We are here at the end of the calendar year.  We mark time and its passage only because death is real to us.  Even now we have on our minds the looming death of two among us – to whom we do not want to say good bye.  Time like a rolling stream pushes on and carries us with it.  Our only abiding city and eternal place are the arms of the Lord who beckons to us, who invites us to confess our sins, and who covers us with Christ’s righteousness.

Tonight we see a year change but the mercy of God remains the same.  Tonight we see an uncertain future but God’s mercy is certain and true in Christ.  Tonight we face the solemn truth that we are weak, we are sinful, and we are broken.  But God already knows this and still He loves us.  Still He bids us come, rest in His arms, receive His forgiveness, and trust in the one thing that will not ever change.  The love of the God who sent His one and only Son, to suffer and die, that we might live.

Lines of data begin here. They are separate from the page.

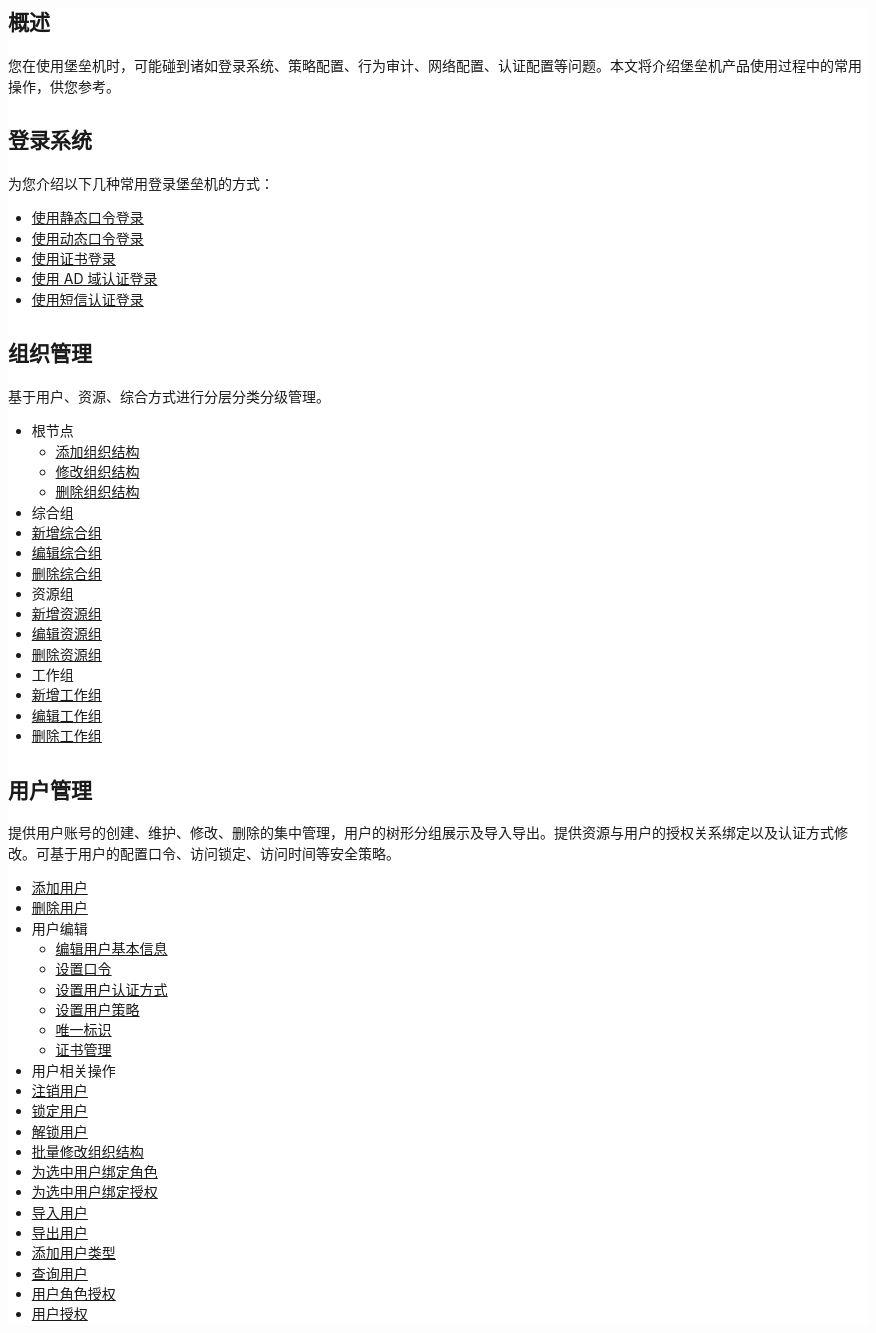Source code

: ## 概述
您在使用堡垒机时，可能碰到诸如登录系统、策略配置、行为审计、网络配置、认证配置等问题。本文将介绍堡垒机产品使用过程中的常用操作，供您参考。

## 登录系统
为您介绍以下几种常用登录堡垒机的方式：

- [使用静态口令登录](https://cloud.tencent.com/document/product/1025/32382)
- [使用动态口令登录](https://cloud.tencent.com/document/product/1025/32383)
- [使用证书登录](https://cloud.tencent.com/document/product/1025/32384)
- [使用 AD 域认证登录](https://cloud.tencent.com/document/product/1025/32385)
- [使用短信认证登录](https://cloud.tencent.com/document/product/1025/46377)

## 组织管理
基于用户、资源、综合方式进行分层分类分级管理。
- 根节点
	- [添加组织结构](https://cloud.tencent.com/document/product/1025/32049)
	- [修改组织结构](https://cloud.tencent.com/document/product/1025/32338)
	- [删除组织结构](https://cloud.tencent.com/document/product/1025/32339)
- 综合组
 - [新增综合组](https://cloud.tencent.com/document/product/1025/43723)
 - [编辑综合组](https://cloud.tencent.com/document/product/1025/43724)
 - [删除综合组](https://cloud.tencent.com/document/product/1025/43725)
- 资源组
 - [新增资源组](https://cloud.tencent.com/document/product/1025/43726)  
 - [编辑资源组](https://cloud.tencent.com/document/product/1025/43727)
 - [删除资源组](https://cloud.tencent.com/document/product/1025/43728)
- 工作组 
 - [新增工作组](https://cloud.tencent.com/document/product/1025/43729)
 - [编辑工作组](https://cloud.tencent.com/document/product/1025/43730)
 - [删除工作组](https://cloud.tencent.com/document/product/1025/43731)

## 用户管理
提供用户账号的创建、维护、修改、删除的集中管理，用户的树形分组展示及导入导出。提供资源与用户的授权关系绑定以及认证方式修改。可基于用户的配置口令、访问锁定、访问时间等安全策略。
- [添加用户](https://cloud.tencent.com/document/product/1025/32074)
- [删除用户](https://cloud.tencent.com/document/product/1025/32075)
- 用户编辑
	- [编辑用户基本信息](https://cloud.tencent.com/document/product/1025/32076)
	- [设置口令](https://cloud.tencent.com/document/product/1025/41852)
	- [设置用户认证方式](https://cloud.tencent.com/document/product/1025/32094) 
	- [设置用户策略](https://cloud.tencent.com/document/product/1025/32093)
	- [唯一标识](https://cloud.tencent.com/document/product/1025/45475)
	- [证书管理](https://cloud.tencent.com/document/product/1025/45476)
- 用户相关操作 
 - [注销用户](https://cloud.tencent.com/document/product/1025/32246)
 - [锁定用户](https://cloud.tencent.com/document/product/1025/32243)
 - [解锁用户](https://cloud.tencent.com/document/product/1025/32245)
 - [批量修改组织结构](https://cloud.tencent.com/document/product/1025/41849)
 - [为选中用户绑定角色](https://cloud.tencent.com/document/product/1025/41850)
 - [为选中用户绑定授权](https://cloud.tencent.com/document/product/1025/41851)
 - [导入用户](https://cloud.tencent.com/document/product/1025/32359)
 - [导出用户](https://cloud.tencent.com/document/product/1025/32073)
- [添加用户类型](https://cloud.tencent.com/document/product/1025/32573)
- [查询用户](https://cloud.tencent.com/document/product/1025/32077)
- [用户角色授权](https://cloud.tencent.com/document/product/1025/32080)
- [用户授权](https://cloud.tencent.com/document/product/1025/32092)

Tonight the promise comes.  If God is for us, who can be against us?  Only one can – we are our own worst enemies.  He who did not spare His own Son but willingly gave Him up for us all, He will not bring a charge against us.  If Christ is judge, will He refuse those for whom He died and reject those whom He has cleansed with His blood?  Nope, He will not.  He can not.

So come.  Come and lay down your sins.  Come and lay down your pride.  Come and lay down your fears.  Come and lay down your death.  And God will raise you up from your sins, clothe you in holiness and in the humility of faith, rest your fears and anxieties upon His love, and bestow upon you the life death cannot overcome.  If ever there was hope for the new year, it is this hope – Nothing can separate you from His love in Christ.

1 comment:

Cliff said...

It is definitely an era where we need to look at ourselves within the church and admit we are the guilty ones. Too long we have pointed the finger at the outside world and other Christians who not think like us. The plank in our own eye is getting larger by the day.